*Written exercise*. Reproduce all of the rows below verbatim, leaving out the pictures.

*Task input*.

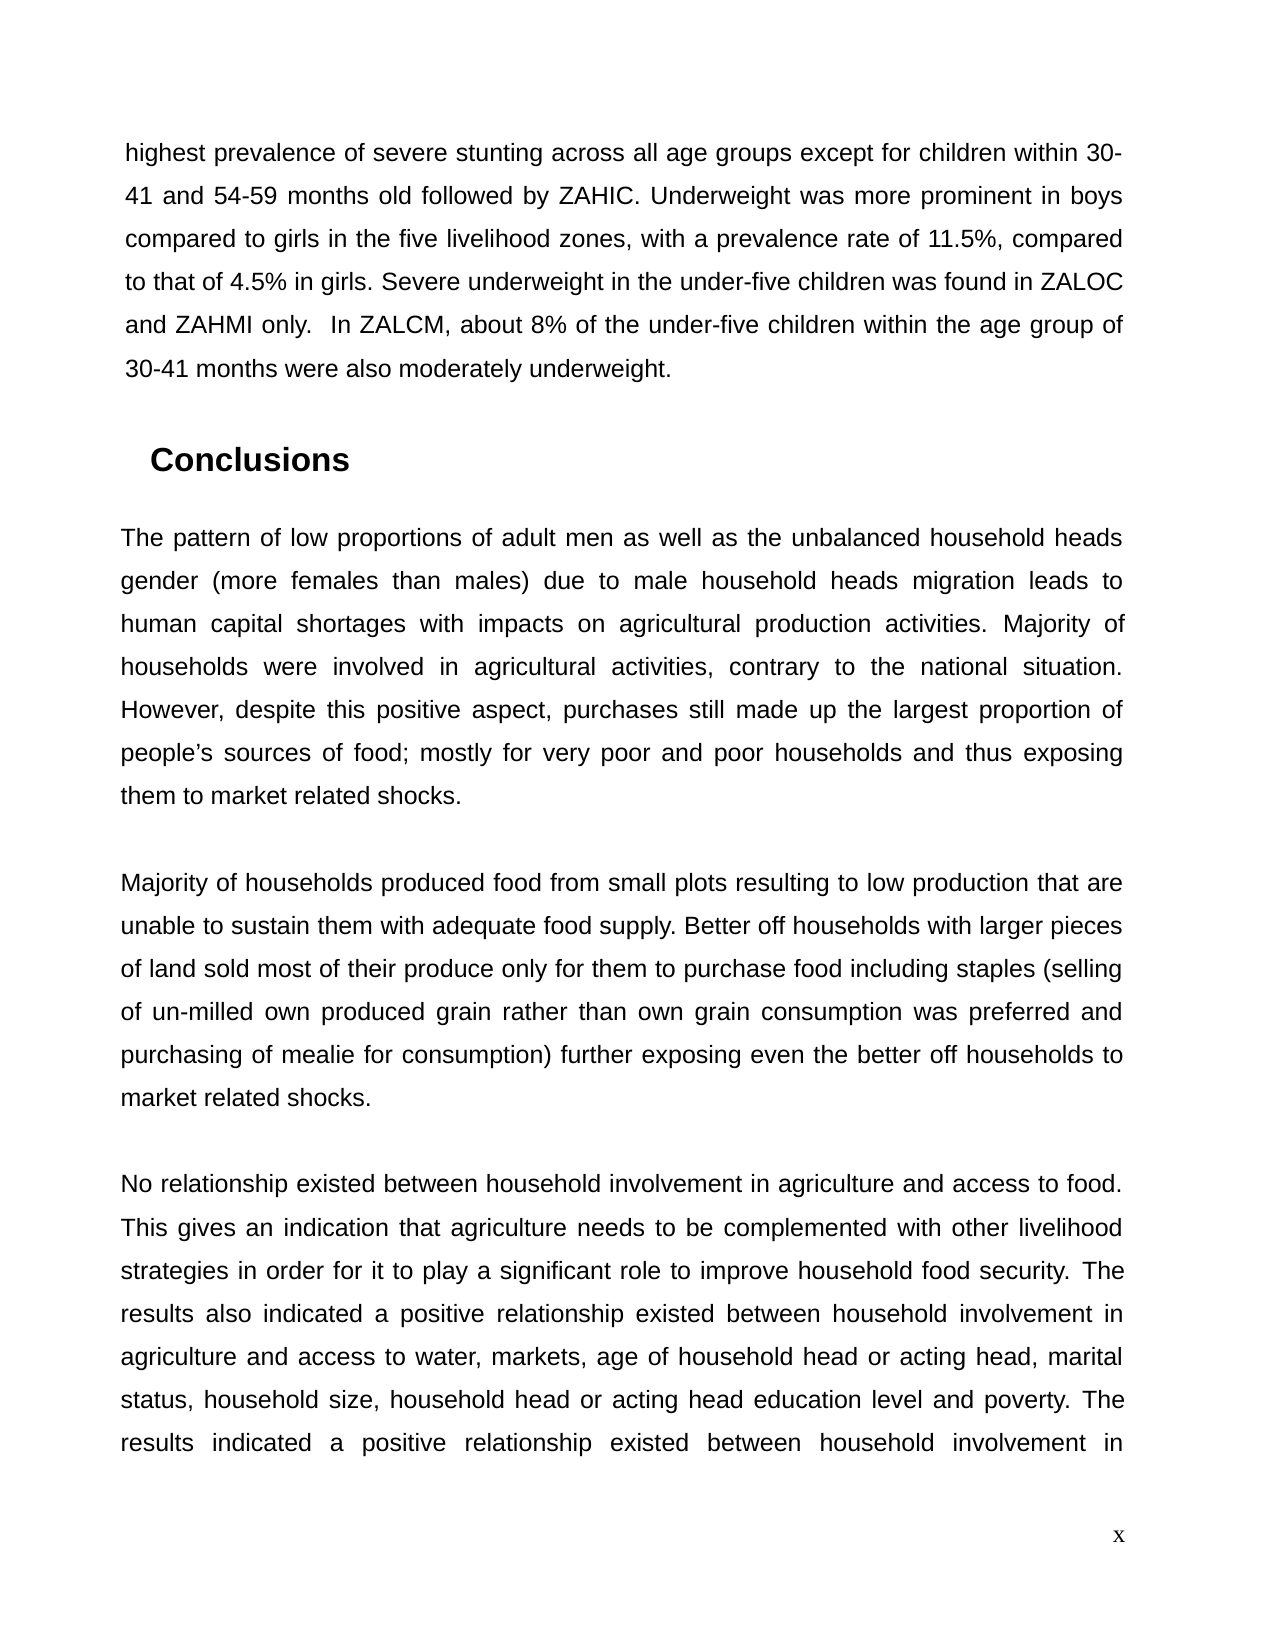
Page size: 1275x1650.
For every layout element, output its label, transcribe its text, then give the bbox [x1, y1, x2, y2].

text highest prevalence of severe stunting across all age groups except for children within 30-41 and 54-59 months old followed by ZAHIC. Underweight was more prominent in boys compared to girls in the five livelihood zones, with a prevalence rate of 11.5%, compared to that of 4.5% in girls. Severe underweight in the under-five children was found in ZALOC and ZAHMI only. In ZALCM, about 8% of the under-five children within the age group of 30-41 months were also moderately underweight. [125, 138, 1125, 382]
text Majority of households produced food from small plots resulting to low production that are unable to sustain them with adequate food supply. Better off households with larger pieces of land sold most of their produce only for them to purchase food including staples (selling of un-milled own produced grain rather than own grain consumption was preferred and purchasing of mealie for consumption) further exposing even the better off households to market related shocks. [120, 867, 1125, 1112]
text Conclusions [150, 440, 1125, 478]
text The pattern of low proportions of adult men as well as the unbalanced household heads gender (more females than males) due to male household heads migration leads to human capital shortages with impacts on agricultural production activities. Majority of households were involved in agricultural activities, contrary to the national situation. However, despite this positive aspect, purchases still made up the largest proportion of people’s sources of food; mostly for very poor and poor households and thus exposing them to market related shocks. [120, 522, 1125, 810]
text No relationship existed between household involvement in agriculture and access to food. This gives an indication that agriculture needs to be complemented with other livelihood strategies in order for it to play a significant role to improve household food security. The results also indicated a positive relationship existed between household involvement in agriculture and access to water, markets, age of household head or acting head, marital status, household size, household head or acting head education level and poverty. The results indicated a positive relationship existed between household involvement in [120, 1169, 1125, 1457]
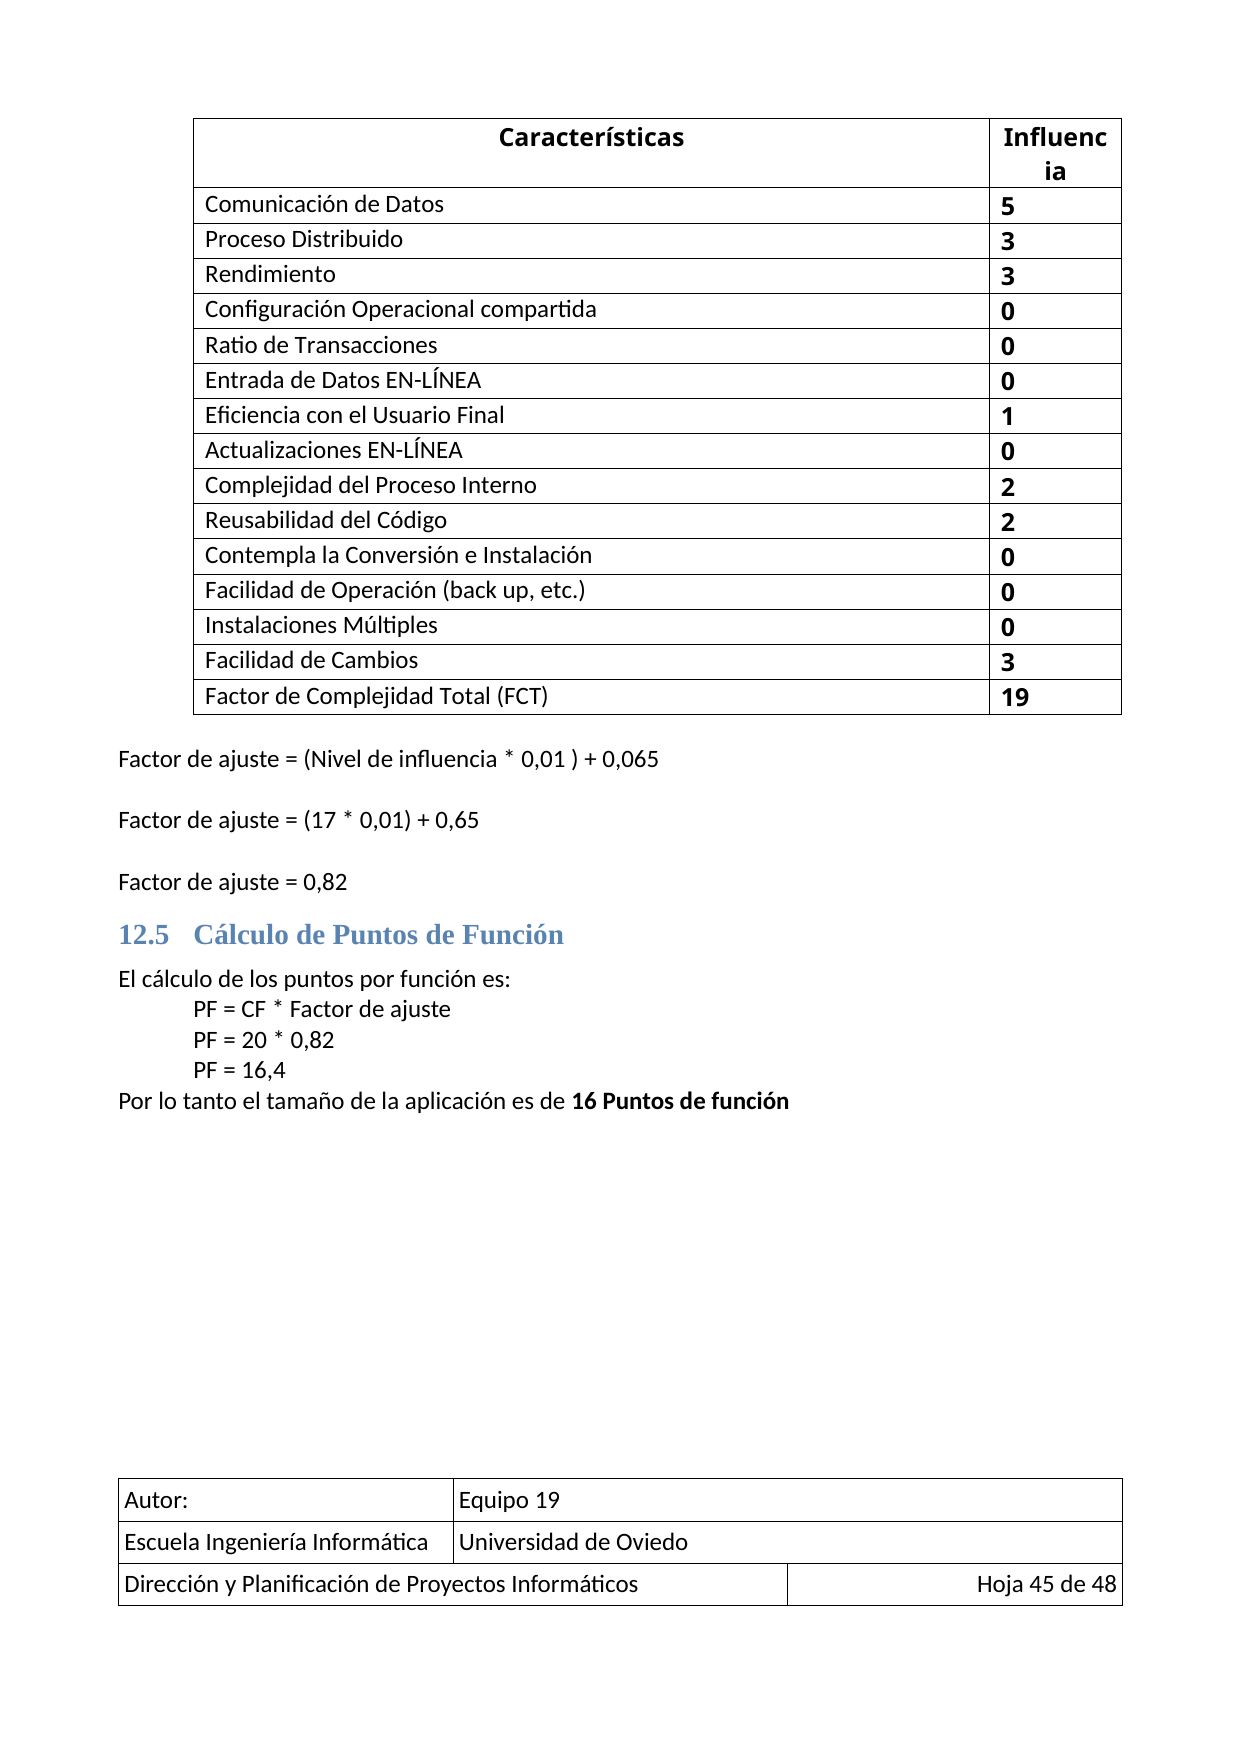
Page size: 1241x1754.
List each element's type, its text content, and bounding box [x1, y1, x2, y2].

table_cell Entrada de Datos EN-LÍNEA [194, 364, 989, 398]
table_cell 3 [990, 224, 1121, 257]
text Factor de ajuste = 0,82 [118, 866, 1122, 896]
table_cell Facilidad de Cambios [194, 645, 989, 679]
text PF = 20 * 0,82 [118, 1024, 1122, 1055]
table_cell 2 [990, 469, 1121, 503]
table_cell 0 [990, 364, 1121, 398]
table_cell 0 [990, 539, 1121, 573]
table_cell Complejidad del Proceso Interno [194, 469, 989, 503]
table_cell Factor de Complejidad Total (FCT) [194, 680, 989, 714]
table_cell Proceso Distribuido [194, 224, 989, 257]
text Factor de ajuste = (17 * 0,01) + 0,65 [118, 805, 1122, 835]
text PF = 16,4 [118, 1055, 1122, 1085]
table_cell Contempla la Conversión e Instalación [194, 539, 989, 573]
table_cell Comunicación de Datos [194, 188, 989, 222]
table_cell 0 [990, 575, 1121, 608]
table_cell 3 [990, 259, 1121, 293]
table_cell Facilidad de Operación (back up, etc.) [194, 575, 989, 608]
table_cell 0 [990, 610, 1121, 644]
table_cell Configuración Operacional compartida [194, 294, 989, 328]
table_cell 5 [990, 188, 1121, 222]
table_cell 0 [990, 434, 1121, 468]
table_header Características [194, 119, 989, 187]
table_cell Actualizaciones EN-LÍNEA [194, 434, 989, 468]
table_cell 1 [990, 399, 1121, 433]
table_cell Instalaciones Múltiples [194, 610, 989, 644]
table_cell Reusabilidad del Código [194, 504, 989, 538]
table_cell Rendimiento [194, 259, 989, 293]
table_cell 19 [990, 680, 1121, 714]
text Por lo tanto el tamaño de la aplicación es de 16 Puntos de función [118, 1085, 1122, 1116]
text El cálculo de los puntos por función es: [118, 963, 1122, 994]
table_header Influencia [990, 119, 1121, 187]
table_cell Ratio de Transacciones [194, 329, 989, 363]
subtitle Cálculo de Puntos de Función [118, 917, 1122, 951]
text Factor de ajuste = (Nivel de influencia * 0,01 ) + 0,065 [118, 744, 1122, 774]
table_cell 0 [990, 329, 1121, 363]
table_cell 0 [990, 294, 1121, 328]
table_cell 3 [990, 645, 1121, 679]
table_cell 2 [990, 504, 1121, 538]
table_cell Eficiencia con el Usuario Final [194, 399, 989, 433]
text PF = CF * Factor de ajuste [118, 994, 1122, 1024]
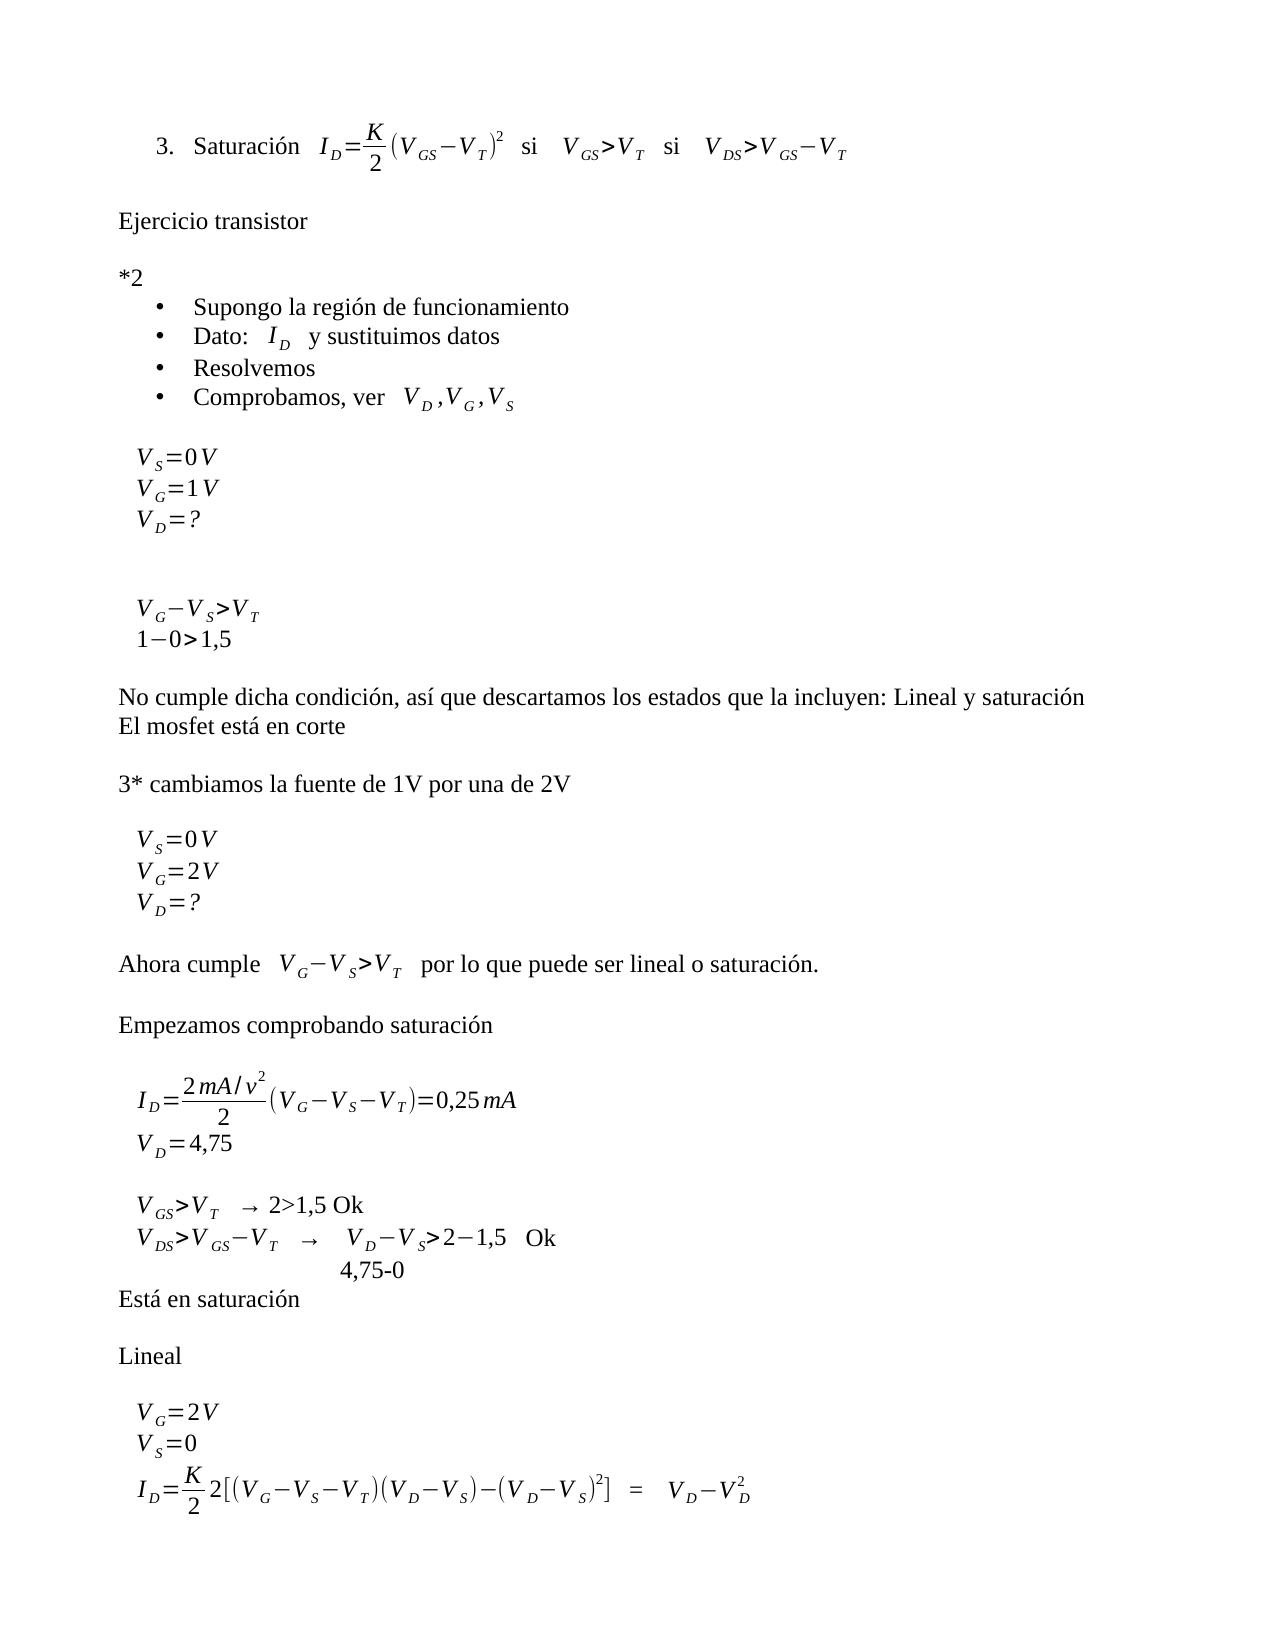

*Output below*.
Page size: 1275x1650.
For every layout element, output its label, transcribe its text, then give the bbox [x1, y1, x2, y2].

text highest prevalence of severe stunting across all age groups except for children within 30-41 and 54-59 months old followed by ZAHIC. Underweight was more prominent in boys compared to girls in the five livelihood zones, with a prevalence rate of 11.5%, compared to that of 4.5% in girls. Severe underweight in the under-five children was found in ZALOC and ZAHMI only. In ZALCM, about 8% of the under-five children within the age group of 30-41 months were also moderately underweight. [125, 138, 1125, 382]
text Majority of households produced food from small plots resulting to low production that are unable to sustain them with adequate food supply. Better off households with larger pieces of land sold most of their produce only for them to purchase food including staples (selling of un-milled own produced grain rather than own grain consumption was preferred and purchasing of mealie for consumption) further exposing even the better off households to market related shocks. [120, 867, 1125, 1112]
text Conclusions [150, 440, 1125, 478]
text The pattern of low proportions of adult men as well as the unbalanced household heads gender (more females than males) due to male household heads migration leads to human capital shortages with impacts on agricultural production activities. Majority of households were involved in agricultural activities, contrary to the national situation. However, despite this positive aspect, purchases still made up the largest proportion of people’s sources of food; mostly for very poor and poor households and thus exposing them to market related shocks. [120, 522, 1125, 810]
text No relationship existed between household involvement in agriculture and access to food. This gives an indication that agriculture needs to be complemented with other livelihood strategies in order for it to play a significant role to improve household food security. The results also indicated a positive relationship existed between household involvement in agriculture and access to water, markets, age of household head or acting head, marital status, household size, household head or acting head education level and poverty. The results indicated a positive relationship existed between household involvement in [120, 1169, 1125, 1457]
Page size: 1241x1754.
List each element's type, its text content, and bounding box [x1, y1, x2, y2].

table_cell Entrada de Datos EN-LÍNEA [194, 364, 989, 398]
table_cell 3 [990, 224, 1121, 257]
text Factor de ajuste = 0,82 [118, 866, 1122, 896]
table_cell Facilidad de Cambios [194, 645, 989, 679]
text PF = 20 * 0,82 [118, 1024, 1122, 1055]
table_cell 2 [990, 469, 1121, 503]
table_cell 0 [990, 364, 1121, 398]
table_cell 0 [990, 539, 1121, 573]
table_cell Complejidad del Proceso Interno [194, 469, 989, 503]
table_cell Factor de Complejidad Total (FCT) [194, 680, 989, 714]
table_cell Proceso Distribuido [194, 224, 989, 257]
text Factor de ajuste = (17 * 0,01) + 0,65 [118, 805, 1122, 835]
text PF = 16,4 [118, 1055, 1122, 1085]
table_cell Contempla la Conversión e Instalación [194, 539, 989, 573]
table_cell Comunicación de Datos [194, 188, 989, 222]
table_cell 0 [990, 575, 1121, 608]
table_cell 3 [990, 259, 1121, 293]
table_cell Facilidad de Operación (back up, etc.) [194, 575, 989, 608]
table_cell 0 [990, 610, 1121, 644]
table_cell Configuración Operacional compartida [194, 294, 989, 328]
table_cell 5 [990, 188, 1121, 222]
table_cell 0 [990, 434, 1121, 468]
table_header Características [194, 119, 989, 187]
table_cell Actualizaciones EN-LÍNEA [194, 434, 989, 468]
table_cell 1 [990, 399, 1121, 433]
table_cell Instalaciones Múltiples [194, 610, 989, 644]
table_cell Reusabilidad del Código [194, 504, 989, 538]
table_cell Rendimiento [194, 259, 989, 293]
table_cell 19 [990, 680, 1121, 714]
text Por lo tanto el tamaño de la aplicación es de 16 Puntos de función [118, 1085, 1122, 1116]
text El cálculo de los puntos por función es: [118, 963, 1122, 994]
table_header Influencia [990, 119, 1121, 187]
table_cell Ratio de Transacciones [194, 329, 989, 363]
subtitle Cálculo de Puntos de Función [118, 917, 1122, 951]
text Factor de ajuste = (Nivel de influencia * 0,01 ) + 0,065 [118, 744, 1122, 774]
table_cell 0 [990, 329, 1121, 363]
table_cell 0 [990, 294, 1121, 328]
table_cell 3 [990, 645, 1121, 679]
table_cell 2 [990, 504, 1121, 538]
table_cell Eficiencia con el Usuario Final [194, 399, 989, 433]
text PF = CF * Factor de ajuste [118, 994, 1122, 1024]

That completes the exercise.